### Document section
########
I say pay attention to the bands that you don’t get at first, that you might even not like. A lot of my favorite bands I grew up listening to, I probably didn’t like them when I first heard them because it was so new. But when you sit with it and you give it a chance, those are the types of bands that end up becoming your favorite bands, because they are doing something different and they are doing something new. It was just so new to your ear that you couldn’t understand it at first. I tell people, “Keep giving bands a chance, keep giving things a chance.” You see it when someone puts out a song, and you see people commenting right away…just right away. It’s like “I can live with it for a second.”

Yeah, and music needs that. Music needs a little bit of time in your life and you’ve got to live with it. Then when you live with it what ends up happening is like four or five years later you listened to a song and it reminds you of that time in your life. I mean, when I heard Faith No More, nobody had ever heard of them before. I saw them on stage opening up for Metallica in California. They got booed off the stage…this is like back in 1989. Nobody knew who they were, they got booed off the stage and then a year later they were like the biggest band. At that time people didn’t accept rapping with metal. It took at least five or six years later for people to accept bands like Rage Against the Machine.
########
### Given material
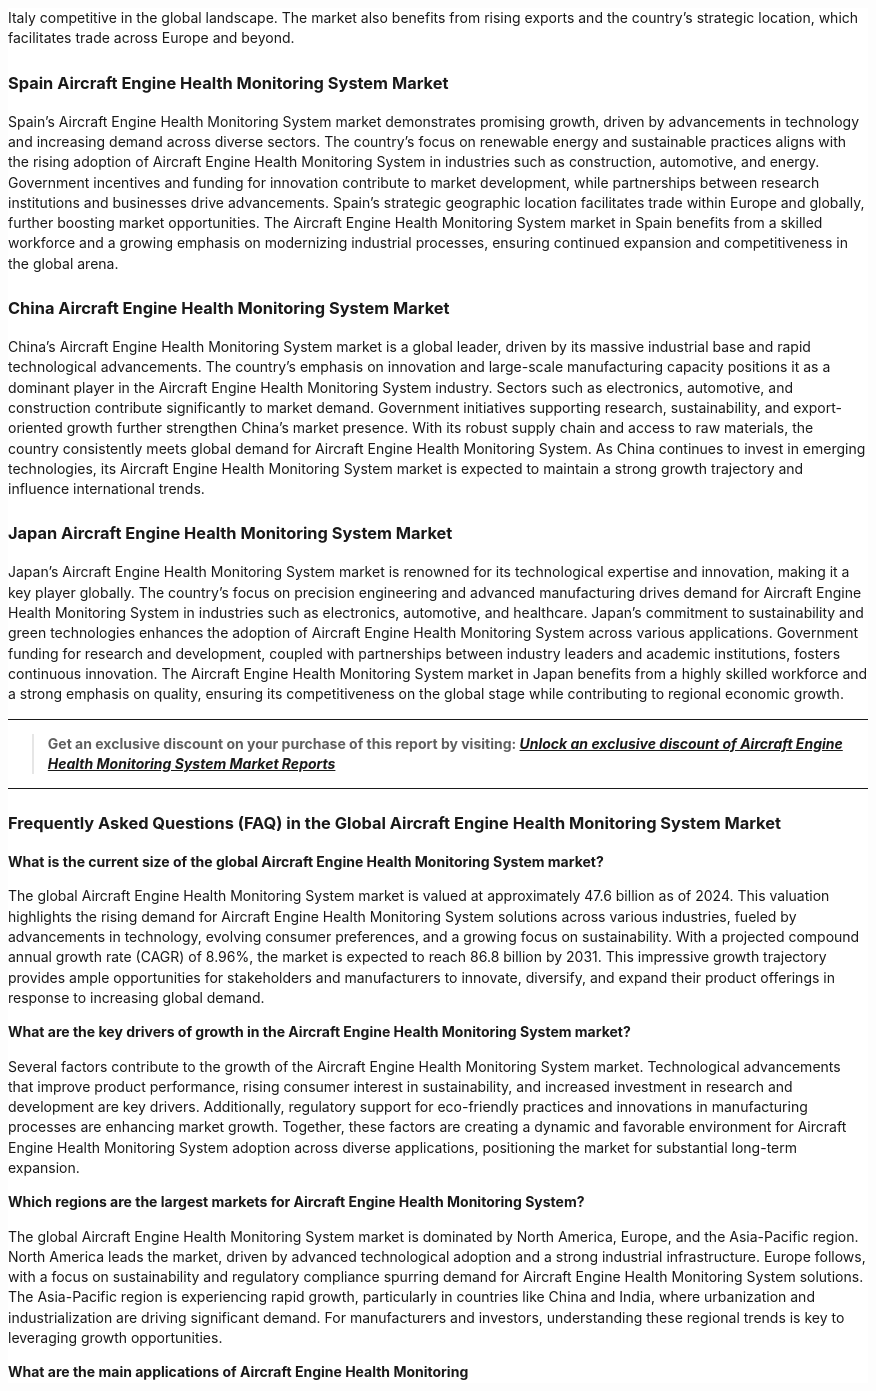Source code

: Italy competitive in the global landscape. The market also benefits from rising exports and the country&rsquo;s strategic location, which facilitates trade across Europe and beyond.</p><h3>Spain Aircraft Engine Health Monitoring System Market</h3><p>Spain&rsquo;s Aircraft Engine Health Monitoring System market demonstrates promising growth, driven by advancements in technology and increasing demand across diverse sectors. The country&rsquo;s focus on renewable energy and sustainable practices aligns with the rising adoption of Aircraft Engine Health Monitoring System in industries such as construction, automotive, and energy. Government incentives and funding for innovation contribute to market development, while partnerships between research institutions and businesses drive advancements. Spain&rsquo;s strategic geographic location facilitates trade within Europe and globally, further boosting market opportunities. The Aircraft Engine Health Monitoring System market in Spain benefits from a skilled workforce and a growing emphasis on modernizing industrial processes, ensuring continued expansion and competitiveness in the global arena.</p><h3>China Aircraft Engine Health Monitoring System Market</h3><p>China&rsquo;s Aircraft Engine Health Monitoring System market is a global leader, driven by its massive industrial base and rapid technological advancements. The country&rsquo;s emphasis on innovation and large-scale manufacturing capacity positions it as a dominant player in the Aircraft Engine Health Monitoring System industry. Sectors such as electronics, automotive, and construction contribute significantly to market demand. Government initiatives supporting research, sustainability, and export-oriented growth further strengthen China&rsquo;s market presence. With its robust supply chain and access to raw materials, the country consistently meets global demand for Aircraft Engine Health Monitoring System. As China continues to invest in emerging technologies, its Aircraft Engine Health Monitoring System market is expected to maintain a strong growth trajectory and influence international trends.</p><h3>Japan Aircraft Engine Health Monitoring System Market</h3><p>Japan&rsquo;s Aircraft Engine Health Monitoring System market is renowned for its technological expertise and innovation, making it a key player globally. The country&rsquo;s focus on precision engineering and advanced manufacturing drives demand for Aircraft Engine Health Monitoring System in industries such as electronics, automotive, and healthcare. Japan&rsquo;s commitment to sustainability and green technologies enhances the adoption of Aircraft Engine Health Monitoring System across various applications. Government funding for research and development, coupled with partnerships between industry leaders and academic institutions, fosters continuous innovation. The Aircraft Engine Health Monitoring System market in Japan benefits from a highly skilled workforce and a strong emphasis on quality, ensuring its competitiveness on the global stage while contributing to regional economic growth.</p><hr /><blockquote><p><strong>Get an exclusive discount on your purchase of this report by visiting: <em><a href="://marketresearchpulse.com/ask-for-discount/82728?utm_source=Github&amp;utm_medium=029">Unlock an exclusive discount of Aircraft Engine Health Monitoring System Market Reports</a></em>&nbsp;</strong></p></blockquote><hr /><h3>Frequently Asked Questions (FAQ) in the Global Aircraft Engine Health Monitoring System Market</h3><p><strong>What is the current size of the global Aircraft Engine Health Monitoring System market?</strong></p><p>The global Aircraft Engine Health Monitoring System market is valued at approximately 47.6 billion as of 2024. This valuation highlights the rising demand for Aircraft Engine Health Monitoring System solutions across various industries, fueled by advancements in technology, evolving consumer preferences, and a growing focus on sustainability. With a projected compound annual growth rate (CAGR) of 8.96%, the market is expected to reach 86.8 billion by 2031. This impressive growth trajectory provides ample opportunities for stakeholders and manufacturers to innovate, diversify, and expand their product offerings in response to increasing global demand.</p><p><strong>What are the key drivers of growth in the Aircraft Engine Health Monitoring System market?</strong></p><p>Several factors contribute to the growth of the Aircraft Engine Health Monitoring System market. Technological advancements that improve product performance, rising consumer interest in sustainability, and increased investment in research and development are key drivers. Additionally, regulatory support for eco-friendly practices and innovations in manufacturing processes are enhancing market growth. Together, these factors are creating a dynamic and favorable environment for Aircraft Engine Health Monitoring System adoption across diverse applications, positioning the market for substantial long-term expansion.</p><p><strong>Which regions are the largest markets for Aircraft Engine Health Monitoring System?</strong></p><p>The global Aircraft Engine Health Monitoring System market is dominated by North America, Europe, and the Asia-Pacific region. North America leads the market, driven by advanced technological adoption and a strong industrial infrastructure. Europe follows, with a focus on sustainability and regulatory compliance spurring demand for Aircraft Engine Health Monitoring System solutions. The Asia-Pacific region is experiencing rapid growth, particularly in countries like China and India, where urbanization and industrialization are driving significant demand. For manufacturers and investors, understanding these regional trends is key to leveraging growth opportunities.</p><p><strong>What are the main applications of Aircraft Engine Health Monitoring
########
### Exercise
Pick up the interview about giving unfamiliar bands time and write what the speaker says next, starting right after the line about Rage Against the Machine.

### Solved problem
But in the late ’80s especially, bands were trying [mixing rap and metal], like Anthrax was the first band. They actually had a song called “I’m The Man.” It was like this rap song that they put out and I don’t know if the fans accepted it that well, they had a video for it and everything. Then Faith No More was the next band that I saw do it and that song became a hit eventually, but at first people didn’t take too kindly to it. Then by the time the ’90s built around, Rage Against The Machine was doing their thing and they broke the ice and it became a thing. Then it became the most popular thing for a second…it became like the good thing. Music, it’s interesting like that. Something that may not be great at the moment, 10 years later it becomes a huge thing.

mxdwn: You wrote and played and produced everything on this record. Was it difficult to assume that role rather than on your previous records when you worked with a System of a Down drummer, John Dolmayan, doing all the instruments yourself?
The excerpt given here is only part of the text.